— SOURCE EXCERPT —
****************************************

Feature 4: PSR (Panel Self Refresh)

Linux Pattern

Dual-side enable:

  • Sink (via DP AUX): Write DP_PSR_EN_CFG = DP_PSR_ENABLE | link_standby | CRC verify
  • Source (MMIO): Write EDP_PSR_CTL = EDP_PSR_ENABLE | idle_frames | TP times | max_sleep

PSR2 adds EDP_PSR2_CTL with selective update tracking (SU_TRACK_ENABLE, Y_COORDINATE).

Frontbuffer tracking origins: ORIGIN_CS (GPU write → exit PSR), ORIGIN_DIRTYFB (CPU dirty).

Key registers: EDP_PSR_CTL (0x60800 + transcoder*0x100), EDP_PSR_STATUS (0x60840), TRANS_EXITLINE (0x70034).

Redox Assessment

Feasible now. Prerequisites:

  • eDP panel with DP_PSR_EN_CFG support in DPCD
  • DMC firmware loaded (required for PSR)
  • VBT timing data (tp1_wakeup_time_us, tp2_tp3_wakeup_time_us, idle_frames)

****************************************

— EXTRACTED DATA —
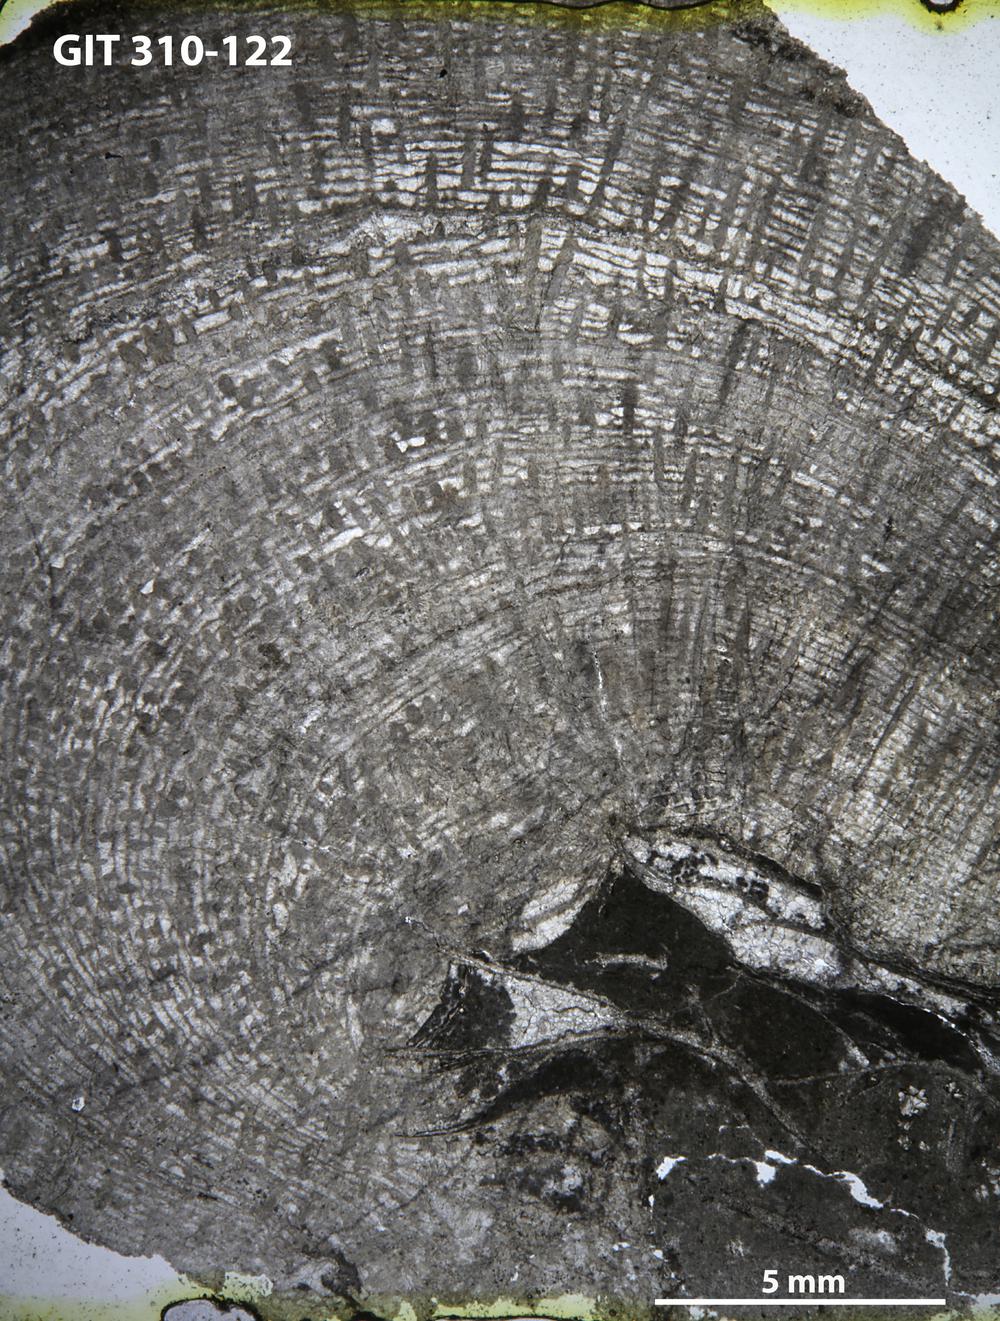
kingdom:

****************************************

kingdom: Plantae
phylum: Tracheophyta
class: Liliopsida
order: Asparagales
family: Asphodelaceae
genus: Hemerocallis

****************************************

— EXERCISE DIRECTIONS —
In the Panel Self Refresh excerpt, what register does PSR2 add, and what does that register track?

— TASK RESPONSE —
PSR2 adds EDP_PSR2_CTL, which provides selective update tracking (SU_TRACK_ENABLE, Y_COORDINATE).